I disagree.  An "as if" description is often the most straightforward
way to describe something.  The XML line end normalization description
is in fact a good example of this.  The original 1.0 text said:

  To simplify the tasks of applications, wherever an external parsed
  entity or the literal entity value of an internal parsed entity
  contains either the literal two-character sequence "#xD#xA" or a
  standalone literal #xD, an XML processor must pass to the
  application the single character #xA. (This behavior can
  conveniently be produced by normalizing all line breaks to #xA on
  input, before parsing.)

Unfortunately, it turns out that normalizing on input is *not*
equivalent to the conversion described, because of the possibility of
using character references in entities.  So the spec was
contradictory.  Furthermore the normalization-on-input version is the
one that most processor use.  In an attempt to be declarative rather
than procedural, it instead was inconsistent.
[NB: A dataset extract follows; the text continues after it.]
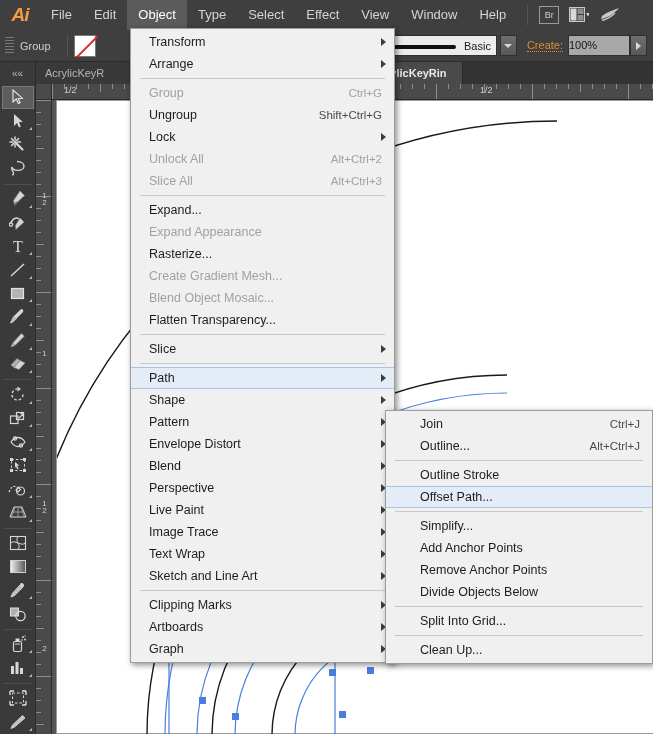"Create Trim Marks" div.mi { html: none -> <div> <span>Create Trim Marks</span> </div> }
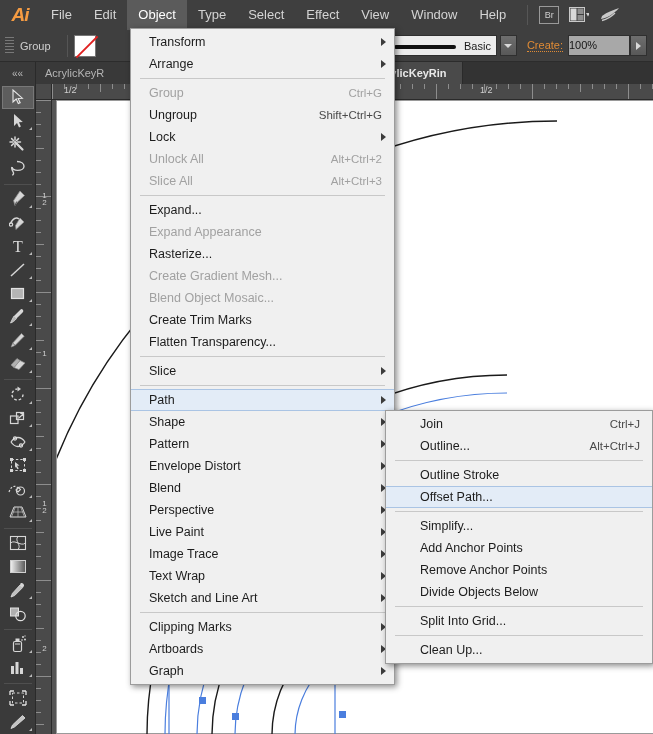"Outline Stroke" div.mi { html: <div> <span>Outline Stroke</span> </div> -> none }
> Saying that it behaves for some purposes as it it normalized them and
> for other purposes as if it didn't is a sure path to ambiguity, and a
> sure signal that the processing model has not been adequately defined.

But it doesn't say that, except maybe as a result of carelessness if
you agree with John.  The intention is that it behaves as if it normalized
line ends on input, for all purposes.

>In all these cases the problems would be avoided by describing a
>processing model in which the stages of processing (of an object such as
>a stylesheet) are explicitly described, and constraints are defined on
>the object at a specific stage of processing.

Fine, but if these stages are internal to a process such as parsing,
there is no way for the user to tell whether it's implemented like
that or in some equivalent way.  And in that case, there is no reason
to require it a particular implementation method (nor is there a way
to test it).

The only point of "as if" is to avoid prohibiting alternative,
indistinguishable, implementation methods.

I would prefer the whole spec to be wrapped in "as if", rather than
introducing it for specific points.  The ISO C standard works that way.